Once the quarantine is lifted, that would enhance San Diego’s position in the face of increased competition, Larson said.
“You’re always looking for new markets. There has been a lot of expansion of the citrus industry in the San Joaquin Valley. Plus, we’re getting a lot of imports of citrus into the state from Mexico. So anytime you can open a market, that’s good for the industry,” he said.
Citrus is the third-biggest crop in San Diego County, behind nursery crops and avocados. In 1998, the most recent year for which figures are available, the county grew $640 million worth of all nursery crops combined, $130 million of avocados, and $73 million worth of citrus.

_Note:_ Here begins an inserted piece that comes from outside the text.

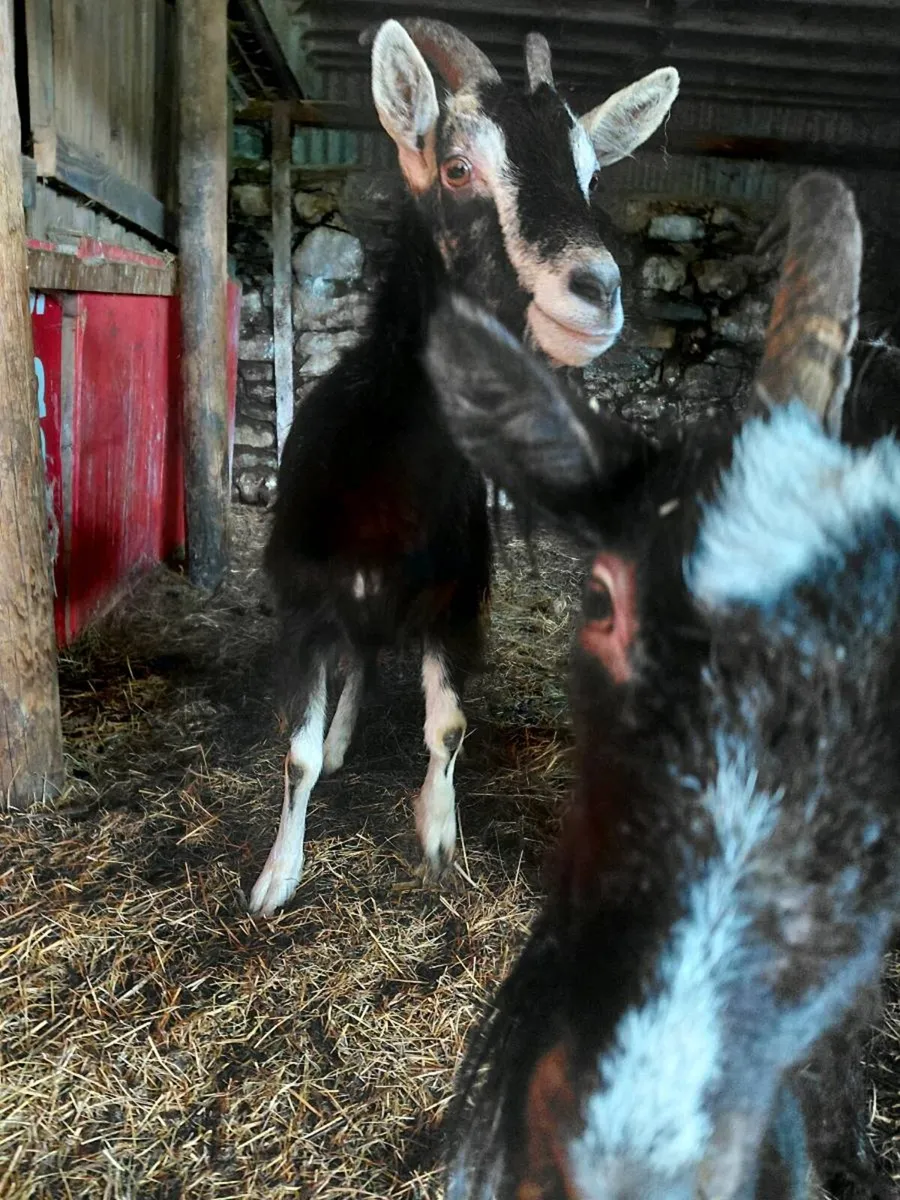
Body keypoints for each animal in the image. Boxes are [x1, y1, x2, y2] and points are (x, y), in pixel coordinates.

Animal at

Al Stehley, representing local orange growers Corona College Heights, did not have a figure for how much local citrus would be going to China. But he guessed that penetration would be minimal at first.
Initial Exports Limited
“It’s going to be limited by the infrastructure there. In other words, we can’t go too far from the harbors and big cities because they don’t have a lot of refrigerated trucks to transport produce with,” Stehley said.

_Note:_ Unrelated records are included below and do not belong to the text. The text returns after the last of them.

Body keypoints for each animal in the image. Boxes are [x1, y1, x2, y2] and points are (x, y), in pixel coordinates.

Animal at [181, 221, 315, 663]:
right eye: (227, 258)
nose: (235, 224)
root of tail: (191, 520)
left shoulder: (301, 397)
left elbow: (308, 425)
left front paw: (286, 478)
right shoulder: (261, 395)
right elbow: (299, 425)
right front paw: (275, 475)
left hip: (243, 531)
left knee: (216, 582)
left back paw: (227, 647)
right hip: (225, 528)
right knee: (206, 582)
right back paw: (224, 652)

But as China becomes more sophisticated, sales of local citrus would increase.
“It’s a huge market. There’s a lot of people there, and we’d love to sell them citrus,” he said.
The added market for oranges should increase the price farmers have been getting , which currently is lagging at $7 to $15 for a 40-pound carton.
“And that’s really, really low. There’s so many navels on the market that it’s depressing the market. And some growers have elected not to harvest, which I think is the prudent thing, and others are just picking, and they’re going to take a loss,” Stehley said. “We need $12 or $13 just to break even.”
Although farmers will see increased prices for their oranges, that should not translate into more expensive citrus at the local grocery store , simply because the prices are high to begin with.
When the wholesale price of oranges plummeted from $23 a carton last autumn, the cost at the supermarket didn’t change, Stehley said.